Losses have widened at the Newcastle-based drug discovery and development company e-Therapeutics as the business continues to make significant progress in clinical trials and tests.
Results for the year ended January 31, show the firm’s loss before tax amounted to £9.8m, compared to £6.1m the year before.
Cash and liquid resources likewise fell from £43.1m to £33.8m, reflecting increased levels of research spend.
But at January 31, the company, which also has a site in Oxford, anticipated an R&D tax credit worth £2m, up from £1.1m in 2014, due to increases in both R&D spend and the claimable rate.
e-Therapeutics focuses on exploring potential new drug therapies for a variety of diseases, advancing the most promising through clinical trials.
Its work centres on targeting celluar protein networks associated with particular illnesses - an approach known as ‘network pharmacology’.
This differs significantly from conventual drug discovery, which is based on targeting single proteins as specifically as possible.
During the year, the business progressed with three major clinical studies internationally, making notable progress with ETS2101 as a cancer drug.
In UK trials, a maximum tolerated dose was established, while in the US a brain cancer trial is ongoing, with preliminary results anticipated soon.
A study looking at the drug’s efficacy in relation to pancreatic and hepatocellular cancers is also due to start in mid-April across 15 locations in four countries.
e-Therapeutics also expects to complete a trial for ET6103 soon in relation to major depressive disorder and potential opportunities are being explored for another drug, ETX1153c.
Meanwhile, the company says its discovery platform is “achieving striking productivity”.
During the year, selection and testing for 2,2000 molecules across six discovery projects was carried out, compared to 100 molecules the year before.
Data also suggests around 20% of the screen compounds are active and that yields are three orders of magnitude better than published rates for conventional drug discovery.
This year, the intention is to analyse ten or more discovery projects, while undertaking in vitro testing for many thousands of molecules.
e-Therapeutics chairman Prof.
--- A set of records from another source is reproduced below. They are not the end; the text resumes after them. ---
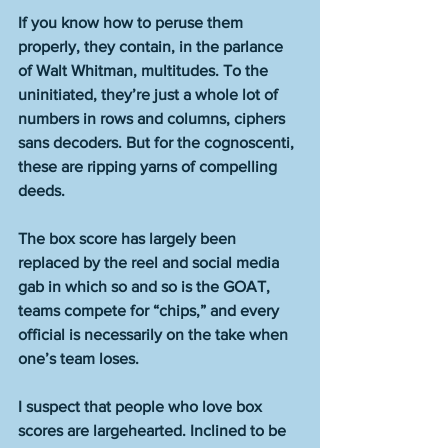
If you know how to peruse them 
properly, they contain, in the parlance 
of Walt Whitman, multitudes. To the 
uninitiated, they’re just a whole lot of 
numbers in rows and columns, ciphers 
sans decoders. But for the cognoscenti, 
these are ripping yarns of compelling 
deeds.
The box score has largely been 
replaced by the reel and social media 
gab in which so and so is the GOAT, 
teams compete for “chips,” and every 
official is necessarily on the take when 
one’s team loses.
I suspect that people who love box 
scores are largehearted. Inclined to be 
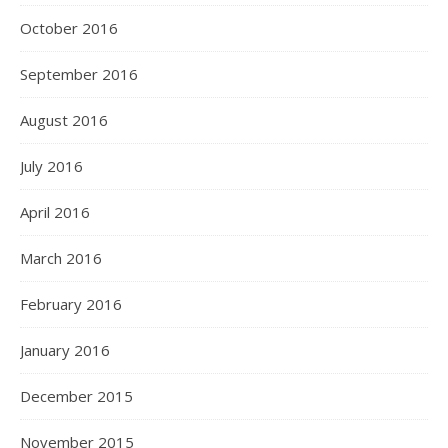
October 2016
September 2016
August 2016
July 2016
April 2016
March 2016
February 2016
January 2016
December 2015
November 2015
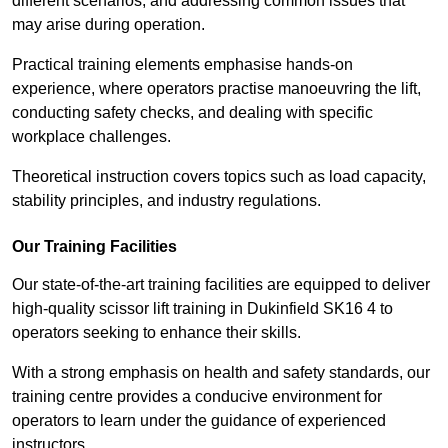
different scenarios, and addressing common issues that
may arise during operation.
Practical training elements emphasise hands-on
experience, where operators practise manoeuvring the lift,
conducting safety checks, and dealing with specific
workplace challenges.
Theoretical instruction covers topics such as load capacity,
stability principles, and industry regulations.
Our Training Facilities
Our state-of-the-art training facilities are equipped to deliver
high-quality scissor lift training in Dukinfield SK16 4 to
operators seeking to enhance their skills.
With a strong emphasis on health and safety standards, our
training centre provides a conducive environment for
operators to learn under the guidance of experienced
instructors.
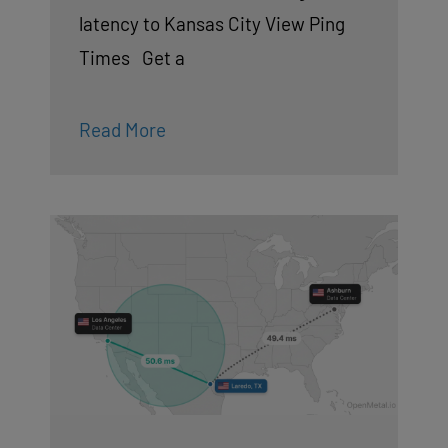
latency to Kansas City View Ping
Times Get a
Read More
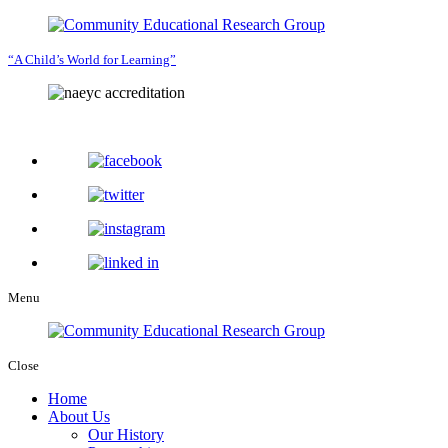
“A Child’s World for Learning”
Menu
Close
Home
About Us
Our History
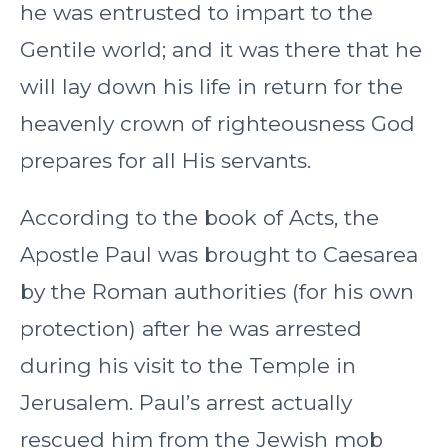
he was entrusted to impart to the
Gentile world; and it was there that he
will lay down his life in return for the
heavenly crown of righteousness God
prepares for all His servants.
According to the book of Acts, the
Apostle Paul was brought to Caesarea
by the Roman authorities (for his own
protection) after he was arrested
during his visit to the Temple in
Jerusalem. Paul’s arrest actually
rescued him from the Jewish mob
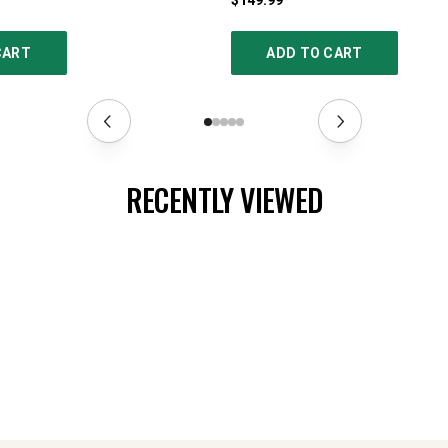
$149.99
CART
ADD TO CART
RECENTLY VIEWED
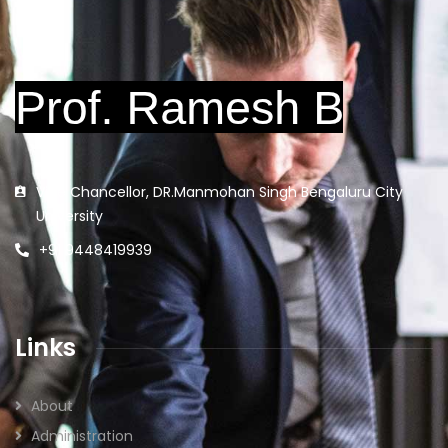
Vice Chancellor, DR.Manmohan Singh Bengaluru City
University
+91 9448419939
Links
About
Administration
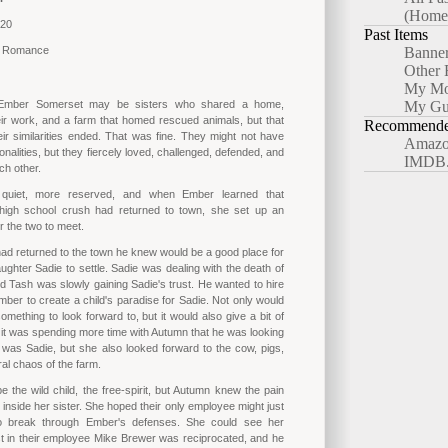
(Home
020
Past Items
y Romance
Banne
Other 
My Mo
Ember Somerset may be sisters who shared a home,
My Gu
ir work, and a farm that homed rescued animals, but that
Recommended
r similarities ended. That was fine. They might not have
Amazo
nalities, but they fiercely loved, challenged, defended, and
IMDB
ch other.
uiet, more reserved, and when Ember learned that
high school crush had returned to town, she set up an
r the two to meet.
d returned to the town he knew would be a good place for
ughter Sadie to settle. Sadie was dealing with the death of
d Tash was slowly gaining Sadie's trust. He wanted to hire
er to create a child's paradise for Sadie. Not only would
omething to look forward to, but it would also give a bit of
n, it was spending more time with Autumn that he was looking
 was Sadie, but she also looked forward to the cow, pigs,
al chaos of the farm.
 the wild child, the free-spirit, but Autumn knew the pain
 inside her sister. She hoped their only employee might just
o break through Ember's defenses. She could see her
est in their employee Mike Brewer was reciprocated, and he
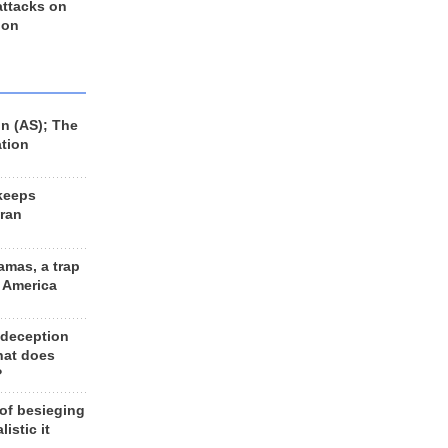
 attacks on
 on
n (AS); The
ation
keeps
Iran
amas, a trap
d America
 deception
hat does
?
 of besieging
listic it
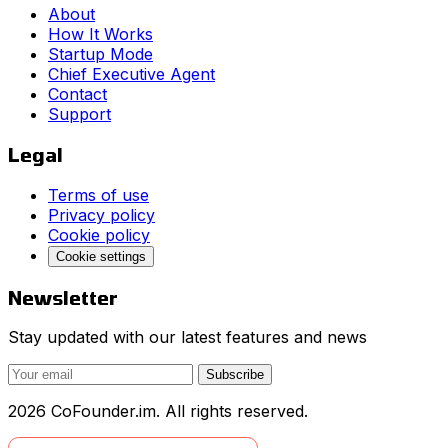
About
How It Works
Startup Mode
Chief Executive Agent
Contact
Support
Legal
Terms of use
Privacy policy
Cookie policy
Cookie settings
Newsletter
Stay updated with our latest features and news
Subscribe
2026 CoFounder.im. All rights reserved.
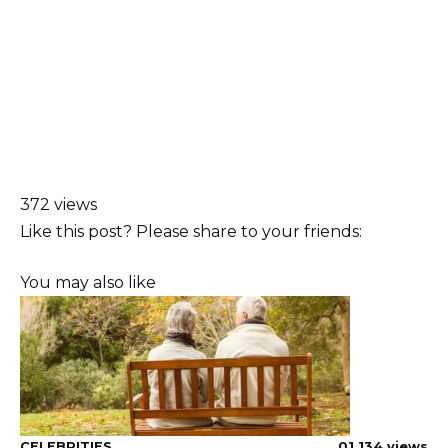
372 views
Like this post? Please share to your friends:
You may also like
CELEBRITIES
0
1,134 views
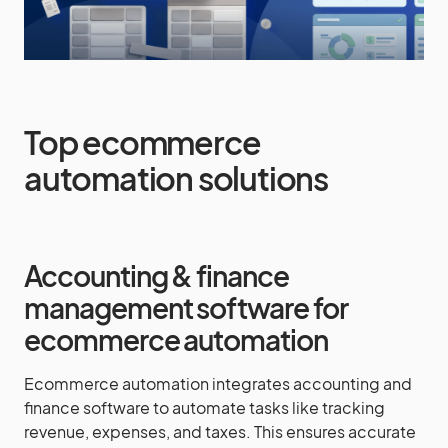
Top ecommerce
automation solutions
Accounting & finance
management software for
ecommerce automation
Ecommerce automation integrates accounting and
finance software to automate tasks like tracking
revenue, expenses, and taxes. This ensures accurate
Malcom Young said: “The board continues to believe that the increasing discovery output reflects the utility of using our proprietary approach to network science and chemical biology to enhance the selection of molecules likely to be attractive for further development.
“With a strong balance sheet, e-Therapeutics remains fully funded for its current development plans into 2019.”
The directors are not recommending a dividend for the period.